Continuous Midline Laparotomy Closure: Suture Techniques
Search for an Ideal Method of Midline Laparotomy Closure and Suturing Techniques
Midline Laparotomy and Suturing Techniques
Over several generations of surgeons, the mass-layer single stitch suture has been the most commonly used technique for closure of the midline incision. Currently, this single stitch suture technique has had varying degrees of success in its application, especially in difficult secondary closures, e.g., burst abdomen complications.
Parallel to the developments in meshes, there are actually different suture materials applicable for the closure of the abdominal wall in incisional hernia surgery as well as for primary midline suturing.
The initial step – should include a precise median incision, with the linea alba sufficiently freed from subcutaneous fat, followed by dissection of the navel from the fascia, which is necessary in every case.
When closing, it is particularly important to ensure that the continuous suture tension is suitable for the type of tissue and the fascial edges, applying only a light tension on the tissue bridges in order to prevent the formation of “button-hole incisional hernias”.
These criteria – constitute the basis for a complication-free abdominal wall closure.
Any excessive stress on the fascia or the linea alba during the intraoperative period beyond the “physiological extent” during the wakening and extubation phase, with the termination of muscular relaxation, inevitably leads to expansion of the stitch defect, which can subsequently manifest as a “button hole” or even the dreaded burst abdomen.
Ideal Suture Length to Wound Length Ratio
The amount of suture used depends upon the size of each stitch (ie, distance from fascial edge) and stitch interval (ie, space between stitches). For continuous closure, the total length of the suture should be approximately four times the length of the incision.
The use of a shorter length suture due to a reduced stitch size and/or stitch interval increases the risk of hernia formation. In a randomized trial, the incidence of hernia formation (9 versus 21.5 percent, respectively) was lower when the suture length/wound length (SL/WL) ratio was ≥4 compared with <4 .
Regardless of whether interrupted or continuous closure is chosen, sutures should be placed about 10 mm from the fascial edge. Suture widths in excess of 10 mm may increase the magnitude of compressive forces on the tissue contained between the suture hole and fascial edge .
Long vs. Short Stitch Width (Long vs. Short Bite)
A randomized trial comparing long stitch width (>10 mm) with shorter stitch width (5 to 8 mm) identified longer stitch width as an independent risk factor for the development of both incisional hernia and surgical site infection.
Incisional hernia occurred in 49 of 272 patients (18.0 percent) in the long stitch group and in 14 of 250 (5.6 percent) in the short stitch group.
Retention Sutures
Retention sutures have traditionally been used in wounds thought to be at a high risk for dehiscence, but data consistently supporting this technique are lacking, and this technique is associated with increased wound complications and difficulty with ostomy placement and care . However, placement of retention sutures is associated with decreased postoperative incisional pain.

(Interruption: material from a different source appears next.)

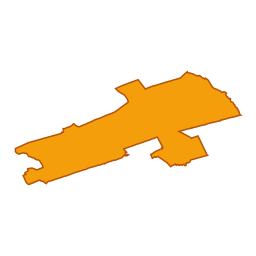 Braesti, Botosani, Romania
{"feature_id": "2599482B30071805057841", "entity_name": "Braesti", "entity_type": "district", "adm_level": 2, "iso_a3": "ROU", "parent_name": "Romania", "parent_adm1": "Botosani", "projection": "natural_earth1", "projection_center": [26.468, 47.861], "detail": "fine", "context": "isolated", "style": "filled", "palette": "amber", "viewbox_px": 256, "rotation_deg": 0, "n_neighbors": 0, "source": "geoboundaries", "source_scale": "gbopen_adm2", "svg_char_len": 5671}
<svg xmlns="http://www.w3.org/2000/svg" viewBox="0 0 256 256"><path d="M207.5,155.2L207.2,155.2L205.0,150.6L202.1,144.6L200.9,142.0L198.9,137.9L198.0,135.9L191.4,138.2L191.0,137.9L189.7,137.1L184.6,134.3L183.8,134.0L183.3,133.5L181.3,132.6L179.1,131.6L178.8,131.4L189.2,128.6L191.2,128.2L191.8,128.1L191.7,127.9L193.0,127.6L194.2,127.4L196.1,126.9L202.6,125.2L205.1,124.8L205.5,124.3L205.7,124.2L206.6,124.1L207.7,123.7L208.5,123.5L209.3,123.2L210.1,123.2L211.6,122.6L213.2,122.4L218.6,121.1L220.1,120.9L220.2,120.5L221.6,120.1L221.6,119.8L222.2,119.9L223.9,119.4L224.6,119.3L225.0,119.1L226.0,118.9L228.2,118.2L229.2,118.0L229.6,117.8L235.1,116.6L236.5,116.2L238.0,115.7L240.6,115.1L240.4,115.0L240.0,114.5L239.1,112.4L238.9,111.4L238.7,110.9L238.2,110.4L237.9,109.6L237.8,109.1L237.6,108.9L237.2,108.7L237.2,108.4L237.0,107.9L236.6,107.5L235.3,106.8L235.1,106.6L235.1,106.2L234.9,106.0L234.9,105.3L234.7,104.8L234.0,104.3L233.8,104.0L233.0,102.6L232.6,102.3L231.4,101.8L230.9,101.3L230.5,100.8L230.3,100.3L230.5,98.8L230.3,98.5L230.0,98.5L229.6,98.6L228.5,98.4L227.8,97.2L226.6,96.3L226.3,95.9L226.2,95.5L225.7,94.6L225.7,94.4L226.2,93.7L225.9,93.7L226.0,93.3L226.1,93.0L225.7,92.5L224.9,92.2L224.3,91.8L223.7,91.8L222.9,92.3L222.4,92.3L221.9,92.3L221.4,92.0L221.1,91.6L220.5,91.2L217.1,89.5L216.9,89.2L216.7,89.2L216.6,89.3L216.1,89.2L214.9,88.8L214.7,88.6L214.3,88.5L214.1,88.4L213.7,88.0L213.4,87.9L212.1,86.9L212.3,86.7L211.9,86.2L211.5,85.4L210.7,84.5L209.8,82.8L209.1,81.8L208.7,80.8L207.1,79.2L206.8,79.0L205.8,78.7L205.5,78.6L205.3,78.3L205.2,78.7L205.1,78.9L204.8,78.9L204.5,78.8L202.0,77.5L201.6,77.2L201.0,76.4L200.6,76.2L199.1,75.5L198.8,75.5L198.7,75.8L198.3,75.9L196.1,75.5L194.8,75.0L193.5,74.2L192.3,73.7L191.7,73.6L191.4,73.6L190.0,73.0L188.3,72.9L187.6,72.5L187.5,72.3L187.2,71.7L186.7,72.2L185.7,73.1L183.5,75.0L183.2,75.3L180.8,77.7L180.1,78.1L179.3,78.3L179.0,78.3L178.8,78.5L172.8,80.2L170.8,80.9L169.0,81.3L165.5,82.3L160.6,83.9L156.3,85.2L152.7,86.1L147.1,88.2L145.4,89.1L144.0,87.3L138.1,79.7L128.2,83.3L123.7,85.1L121.7,85.8L115.6,88.6L118.8,91.7L124.2,94.9L124.7,95.4L127.0,98.5L127.4,99.2L128.3,102.0L126.1,103.7L125.0,104.5L120.6,107.7L117.8,109.9L115.0,111.8L113.3,112.6L110.1,114.0L109.4,114.2L109.1,114.2L107.7,114.8L103.2,116.6L101.5,117.5L100.1,118.0L98.4,118.7L97.1,119.0L94.7,119.9L91.6,121.5L86.9,123.5L86.1,124.0L84.3,124.7L82.8,125.2L79.1,126.9L76.6,126.0L76.0,125.7L75.2,125.1L73.9,123.7L73.5,124.0L73.2,124.0L72.2,125.1L70.7,126.2L69.9,126.7L69.5,126.8L68.3,127.2L67.0,127.4L66.6,127.6L65.5,128.4L64.0,128.7L63.1,128.6L63.5,131.0L63.2,132.2L61.7,132.2L61.7,133.2L57.0,134.7L49.9,136.6L28.3,142.7L15.4,148.6L15.5,149.8L15.4,151.4L15.5,151.8L16.4,152.7L18.3,153.9L18.5,154.0L19.0,154.1L20.1,153.8L21.2,153.3L23.0,152.9L23.9,153.0L24.6,153.3L26.2,153.3L26.4,153.4L26.9,153.8L27.4,154.5L28.1,155.6L28.5,156.1L29.0,156.5L30.9,157.0L32.5,157.8L33.7,157.9L34.2,158.1L34.7,158.3L34.9,158.6L35.1,159.1L35.9,159.6L36.8,159.7L38.5,160.1L39.1,160.4L40.0,161.3L40.7,162.8L41.6,163.7L42.3,165.1L42.8,166.5L43.1,167.2L42.9,167.5L42.5,167.7L41.7,167.9L40.4,168.5L39.3,168.9L37.2,169.8L36.2,169.7L35.7,169.6L34.9,169.1L34.1,168.7L32.6,168.2L31.8,168.1L31.2,168.1L29.6,168.4L28.5,168.5L27.7,168.7L27.6,168.8L27.6,169.1L28.3,170.1L27.8,170.7L27.6,171.0L26.6,171.8L25.2,172.6L24.8,173.0L25.9,174.2L24.9,174.6L23.1,175.6L23.9,177.2L25.4,180.6L26.2,182.3L26.7,182.9L28.4,184.5L29.0,184.2L29.6,184.2L29.8,184.2L30.3,184.0L31.1,183.6L31.5,183.5L32.0,183.1L33.1,183.0L33.4,182.8L34.0,182.2L34.4,182.0L34.5,182.0L34.8,182.1L35.0,182.1L35.6,181.8L35.8,181.7L36.2,181.4L36.6,181.2L37.5,180.9L37.8,180.9L38.0,180.7L38.5,180.5L38.7,180.3L39.1,180.4L39.4,180.3L39.6,180.2L40.2,180.4L40.8,180.9L41.0,181.0L41.6,181.1L42.0,181.3L43.1,181.4L44.0,182.0L44.3,182.3L44.5,182.6L44.8,182.7L46.3,183.6L46.6,183.0L47.1,182.5L47.7,181.9L48.5,181.4L50.3,181.0L52.9,180.2L53.1,180.1L54.8,179.5L57.2,178.7L58.9,178.2L62.8,176.9L63.8,176.4L64.6,176.2L65.0,176.2L66.0,176.0L75.0,172.6L81.0,170.8L83.0,170.0L85.8,169.4L86.8,169.0L87.8,168.4L88.7,168.0L89.4,167.9L91.0,167.2L91.9,167.1L92.5,167.0L94.0,166.5L94.8,166.4L95.8,166.1L97.9,165.3L100.1,164.9L101.0,164.6L104.2,163.4L104.7,163.9L106.1,163.0L109.0,161.7L111.4,161.1L112.9,160.5L114.3,160.3L116.1,160.0L116.4,159.7L116.7,159.6L122.1,157.6L123.9,155.5L124.6,155.7L125.2,155.7L125.7,155.8L126.9,155.8L127.2,155.7L127.6,155.4L128.4,154.8L126.7,154.3L125.3,154.2L125.3,153.8L125.4,153.3L125.5,152.1L126.4,152.2L125.8,151.2L125.6,151.2L125.4,151.4L125.2,150.9L124.9,150.4L124.1,149.4L123.7,148.9L128.4,147.3L130.0,146.7L131.7,146.2L136.6,144.3L137.8,144.0L143.0,142.2L147.2,140.7L148.8,140.2L151.1,139.3L152.9,138.7L153.8,138.4L155.3,137.9L155.4,137.7L157.2,137.1L157.7,137.7L158.0,138.1L158.4,139.1L160.4,142.9L162.7,147.2L161.8,147.7L162.5,148.6L160.2,149.3L154.8,151.9L154.2,152.4L150.7,154.6L152.3,158.3L153.6,157.6L154.6,156.7L154.7,156.8L155.3,157.2L155.8,157.3L156.4,157.2L156.9,156.8L157.4,156.5L157.8,156.5L158.0,156.6L162.0,159.2L166.5,162.4L167.3,162.8L167.4,163.2L170.7,166.7L171.0,166.3L171.5,166.0L172.9,165.3L173.5,165.2L174.5,164.6L175.2,164.0L175.4,164.4L176.0,165.0L176.2,165.3L177.8,164.4L178.1,164.8L178.5,165.2L179.1,165.3L179.4,165.3L179.7,165.1L180.0,165.1L180.6,164.7L181.0,164.8L181.5,165.1L181.9,164.9L182.6,165.0L183.0,164.5L183.4,164.3L183.7,164.4L184.3,165.1L184.8,165.5L185.2,165.7L185.7,165.6L186.0,165.4L186.0,164.5L186.1,164.0L185.8,163.6L187.3,162.6L187.5,162.6L187.7,162.9L187.9,163.0L188.4,162.8L190.0,161.7L190.3,161.0L190.4,160.3L190.9,159.9L195.8,158.6L196.0,158.6L196.8,158.3L197.8,158.0L205.0,156.0L207.6,155.3L207.5,155.2Z" fill="#f59e0b" stroke="#b45309" stroke-width="1.5"/></svg>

STITCH Trial: Small Bites versus Large Bites for Closure of Abdominal midline incisions.
The “correct” way to close an incision has been a teaching point in residency training for generations. In STITCH trial (double-blind, multicentric, randomised, The Lancet) the authors compared “small bite” closure (5 mm depth x 5 mm travel) with “large bite” closure (1 cm x 1 cm) in patients undergoing a midline abdominal incision.
The primary outcome was diagnosis of incisional or midline hernia at 1-year follow-up, which was based on clinical exam or imaging. A total of 560 patients volunteered to undergo randomization, split 1:1 to “large bite” and “small bite” closure. The two patient populations were well-matched based on comorbidities.
The authors reported a 21% hernia rate with “large bites” and a 13% hernia rate with the “small bite,” thus concluding that the “small bite” exposure was better at preventing hernias. The “small bite” approach did take 4 minutes longer and used more suture. Other complications—surgical site infection, dehiscence, hospital stay—were similar between the groups.
This study demonstrated the current “best practice” for closing abdominal wounds. As mentioned by the authors, some of the hernias were detected radiographically and may not be clinically significant.
Additionally, the suture used in the two closure techniques was different, which could confound the results. From an intraoperative technical standpoint, adhering to the 5 mm vs 1 cm distances may be challenging and may not have been followed in all cases.
Regardless, this study demonstrates that a “small bite” approach may be beneficial in reducing hernia formation. Given that the 1 cm x 1 cm closure is the traditional method to close many incisions, not just midline incisions, we will have to wait to see if this permeates into clinical teaching and practice.